Keywords: Educational neuroscience; Practices in education; Neuroeducation.
Introdução
Professores enfrentam importantes desafios no trabalho cotidiano da sala de aula. Além de pleno domínio teórico em seu campo de atuação, precisam fazer uso de um arsenal de diferentes estratégias para atingirem seus objetivos no ensino. Esta pode ser uma das razões pelas quais professores costumam mostrar grande entusiasmo por novidades no campo da educação (Greenwood, 2009). A emergência da Neurociência Educacional (NE), enquanto um próspero campo interdisciplinar do conhecimento, trouxe consigo expectativas e especulações a respeito das possíveis aplicações dos achados das pesquisas científicas sobre o cérebro à educação (Organization for Economic Co-operation and Development [OECD], 2002). Centenas de estudos neurocientíficos foram publicadas nas últimas décadas, mas a dúvida se suas contribuições alcançarão as práticas na sala de aula ainda permanece (Tokuhama-Espinosa, 2008).
O escrutínio da literatura deste novo campo do conhecimento mostra que cientistas da área vem travando um intenso debate, há aproximadamente duas décadas, sobre as (im)possibilidades de contribuição dos achados da neurociência à educação. Alguns experts mostram-se céticos e negam esta possibilidade, enquanto outros se mostram mais otimistas. A partir da publicação do célebre artigo de Bruer (1997): "Education and the brain: A bridge too far?", muitos pesquisadores passaram a manifestar preocupações a respeito do futuro da relação entre a neurociência e a educação. No artigo supracitado, Bruer sustenta que a neurociência não poderia trazer contribuições diretas para as práticas educativas, devido aos seus objetivos e características metodológicas. Para este autor, seria a ciência cognitiva, cujo objeto de estudo são os processos mentais, a área do conhecimento com possibilidades de contribuir com a educação. Por sua vez, Bowers (2016b) sustenta que o campo do conhecimento que pode e já tem trazido importantes descobertas para o aperfeiçoamento das práticas de ensino e de testes diagnósticos para as dificuldades de aprendizagem é a Psicologia.

• • •

Tarefas>
- a) No texto sobre neurociência educacional, qual área do conhecimento Bruer aponta como capaz de contribuir com a educação?
- b) Por favor, dê continuidade ao texto sobre neurociência educacional a partir da última frase apresentada.

Listagem fornecida>
• • •

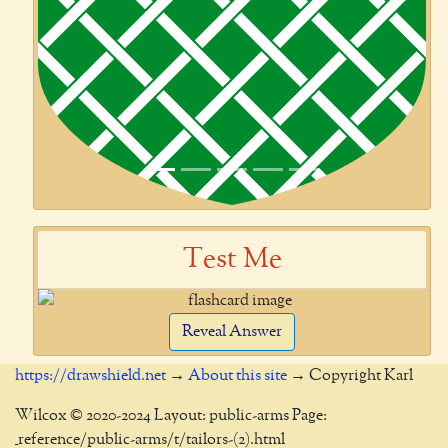
Test Me
Reveal Answer
https://drawshield.net
→
About this site
→ Copyright Karl
Wilcox © 2020-2024 Layout: public-arms Page:
_reference/public-arms/t/tailors-(2).html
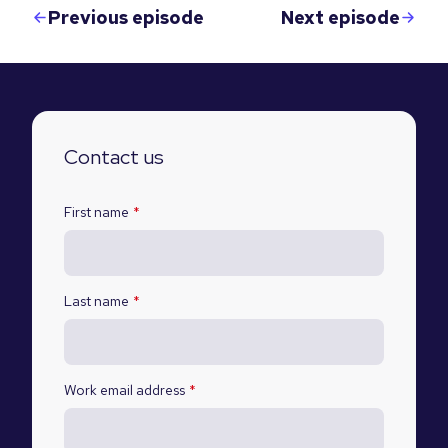
Previous episode
Next episode
Contact us
First name
*
Last name
*
Work email address
*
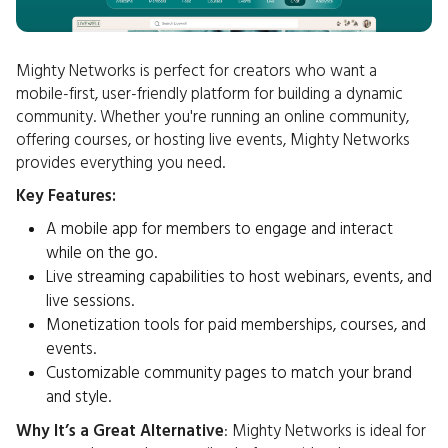
Mighty Networks is perfect for creators who want a
mobile-first, user-friendly platform for building a dynamic
community. Whether you're running an online community,
offering courses, or hosting live events, Mighty Networks
provides everything you need.
Key Features:
A mobile app for members to engage and interact
while on the go.
Live streaming capabilities to host webinars, events, and
live sessions.
Monetization tools for paid memberships, courses, and
events.
Customizable community pages to match your brand
and style.
Why It’s a Great Alternative
: Mighty Networks is ideal for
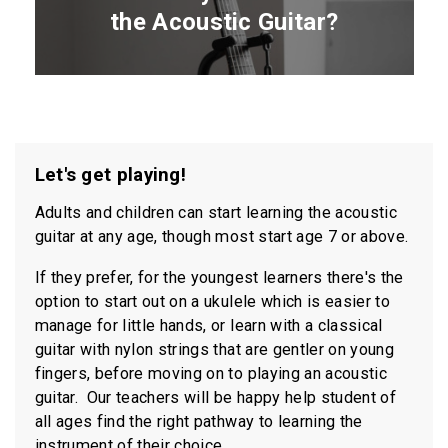
the Acoustic Guitar?
CLICK HERE TO
Let's get playing!
APPLY FOR LESSONS
Adults and children can start learning the acoustic
guitar at any age, though most start age 7 or above.
If they prefer, for the youngest learners there's the
option to start out on a ukulele which is easier to
manage for little hands, or learn with a classical
guitar with nylon strings that are gentler on young
fingers, before moving on to playing an acoustic
guitar. Our teachers will be happy help student of
all ages find the
right pathway to learning the
instrument of their choice.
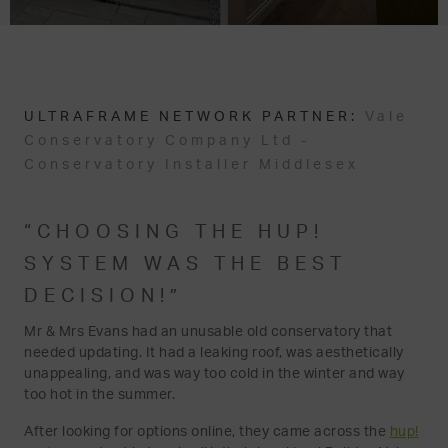
ULTRAFRAME NETWORK PARTNER:
Vale
Conservatory Company Ltd -
Conservatory Installer Middlesex
“CHOOSING THE HUP!
SYSTEM WAS THE BEST
DECISION!”
Mr & Mrs Evans had an unusable old conservatory that
needed updating. It had a leaking roof, was aesthetically
unappealing, and was way too cold in the winter and way
too hot in the summer.
After looking for options online, they came across the
hup!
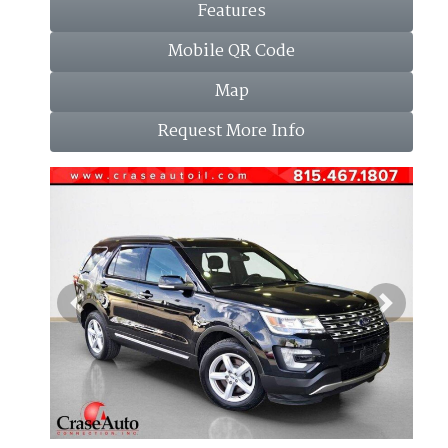
Features
Mobile QR Code
Map
Request More Info
Previous
Next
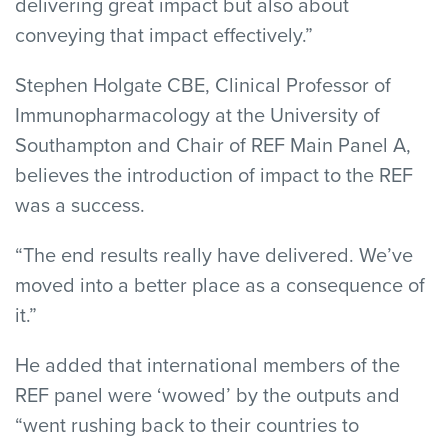
delivering great impact but also about
conveying that impact effectively.”
Stephen Holgate CBE, Clinical Professor of
Immunopharmacology at the University of
Southampton and Chair of REF Main Panel A,
believes the introduction of impact to the REF
was a success.
“The end results really have delivered. We’ve
moved into a better place as a consequence of
it.”
He added that international members of the
REF panel were ‘wowed’ by the outputs and
“went rushing back to their countries to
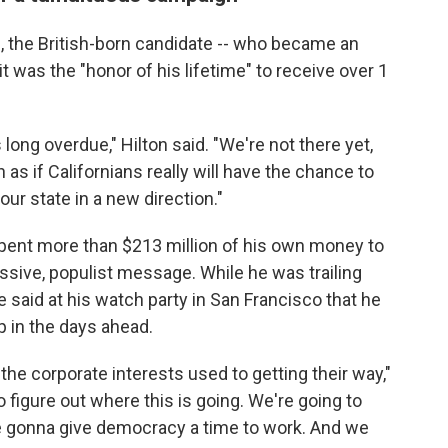
, the British-born candidate -- who became an
it was the "honor of his lifetime" to receive over 1
 long overdue," Hilton said. "We're not there yet,
h as if Californians really will have the chance to
ur state in a new direction."
 spent more than $213 million of his own money to
sive, populist message. While he was trailing
 said at his watch party in San Francisco that he
 in the days ahead.
 the corporate interests used to getting their way,"
o figure out where this is going. We're going to
're gonna give democracy a time to work. And we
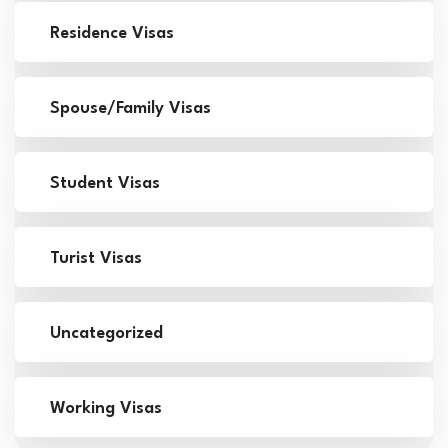
Residence Visas
Spouse/Family Visas
Student Visas
Turist Visas
Uncategorized
Working Visas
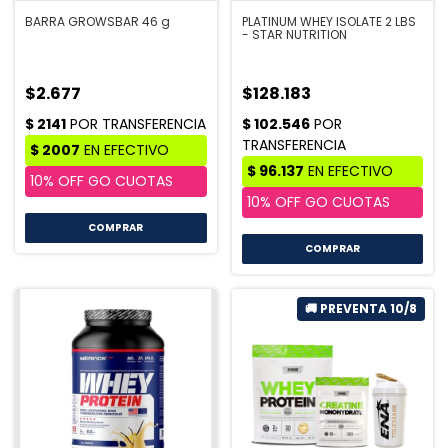
BARRA GROWSBAR 46 g
PLATINUM WHEY ISOLATE 2 LBS
- STAR NUTRITION
$2.677
$128.183
COMPRAR
COMPRAR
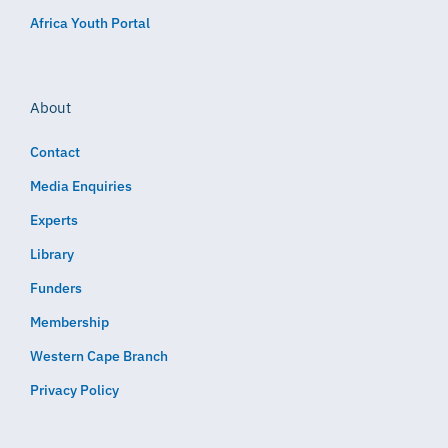
Africa Youth Portal
About
Contact
Media Enquiries
Experts
Library
Funders
Membership
Western Cape Branch
Privacy Policy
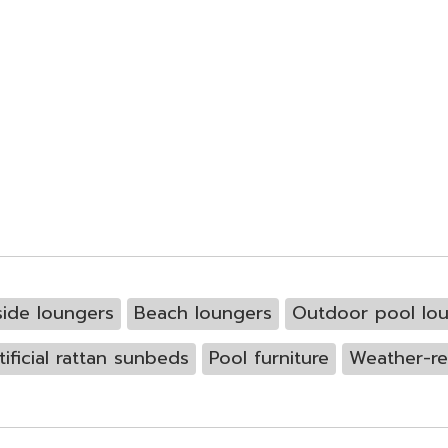
side loungers
Beach loungers
Outdoor pool lo
tificial rattan sunbeds
Pool furniture
Weather-re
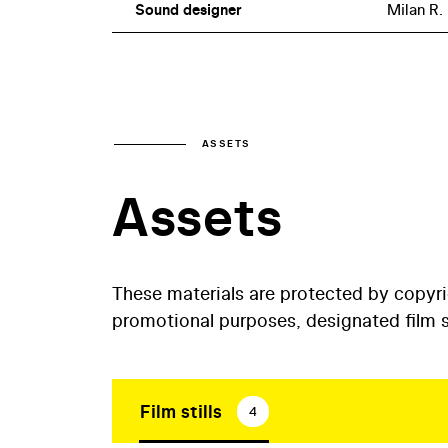
Sound designer
Milan R.
ASSETS
Assets
These materials are protected by copyr
promotional purposes, designated film st
Film stills
4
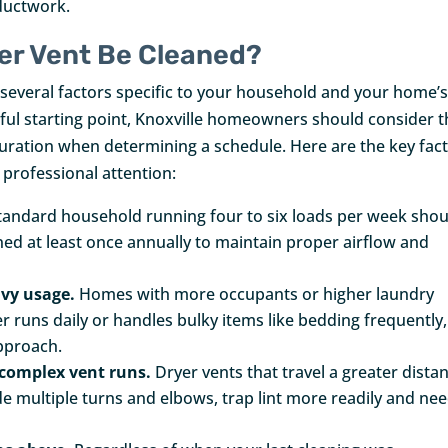
 ductwork.
er Vent Be Cleaned?
several factors specific to your household and your home’
pful starting point, Knoxville homeowners should consider t
guration when determining a schedule. Here are the key fac
 professional attention:
tandard household running four to six loads per week shou
ned at least once annually to maintain proper airflow and
avy usage.
Homes with more occupants or higher laundry
er runs daily or handles bulky items like bedding frequently,
approach.
 complex vent runs.
Dryer vents that travel a greater dista
ude multiple turns and elbows, trap lint more readily and ne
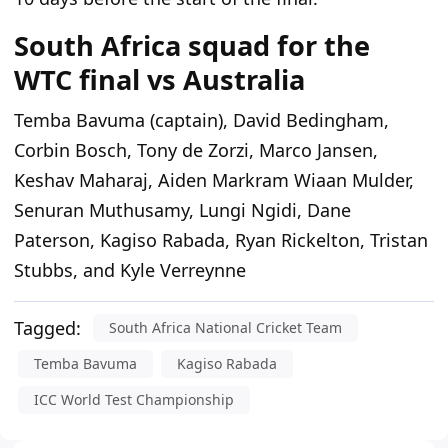
South Africa squad for the
WTC final vs Australia
Temba Bavuma (captain), David Bedingham,
Corbin Bosch, Tony de Zorzi, Marco Jansen,
Keshav Maharaj, Aiden Markram Wiaan Mulder,
Senuran Muthusamy, Lungi Ngidi, Dane
Paterson, Kagiso Rabada, Ryan Rickelton, Tristan
Stubbs, and Kyle Verreynne
Tagged:
South Africa National Cricket Team
Temba Bavuma
Kagiso Rabada
ICC World Test Championship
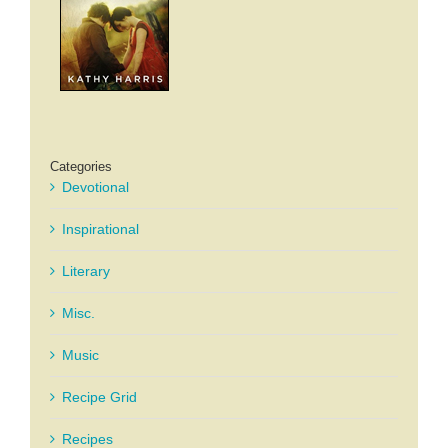
Categories
Devotional
Inspirational
Literary
Misc.
Music
Recipe Grid
Recipes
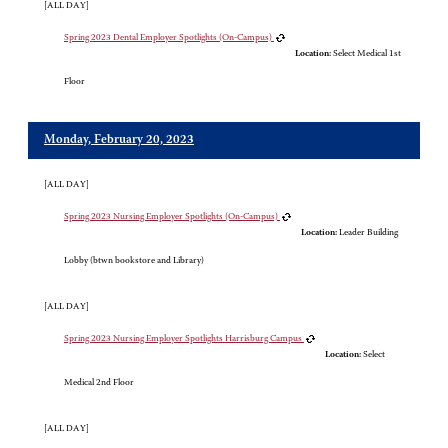
[ALL DAY]
Spring 2023 Dental Employer Spotlights (On-Campus)
Location:
Select Medical 1st
Floor
Monday, February 20, 2023
[ALL DAY]
Spring 2023 Nursing Employer Spotlights (On-Campus)
Location:
Leader Building
Lobby (btwn bookstore and Library)
[ALL DAY]
Spring 2023 Nursing Employer Spotlights Harrisburg Campus
Location:
Select
Medical 2nd Floor
[ALL DAY]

• • •

Respostas por item>
- a) A ciência cognitiva, cujo objeto de estudo são os processos mentais.

- b)
Segundo este grupo de pesquisadores céticos, os métodos utilizados pela neurociência não são adequados para a investigação das questões educacionais, na medida em que demandam condições laboratoriais artificiais e controladas muito diferentes do contexto da sala de aula, com suas múltiplas contingências (Varma, McCandliss & Schwartz, 2008). Tais métodos também não permitem mensurações ecológicas válidas da atividade cerebral nos processos educacionais, nem os tamanhos de suas amostras permitem distribuições aleatórias aceitáveis em intervenções educacionais (Ansari, Smedt, & Grabner, 2012). Outras importantes preocupações deste grupo envolvem a diferença entre os níveis de análises entre as duas áreas (Willingham, 2009), diferenças de vocabulários (Varma et al., 2008) e a diferença de objetivos entre a neurociência e a educação (Willingham, 2009).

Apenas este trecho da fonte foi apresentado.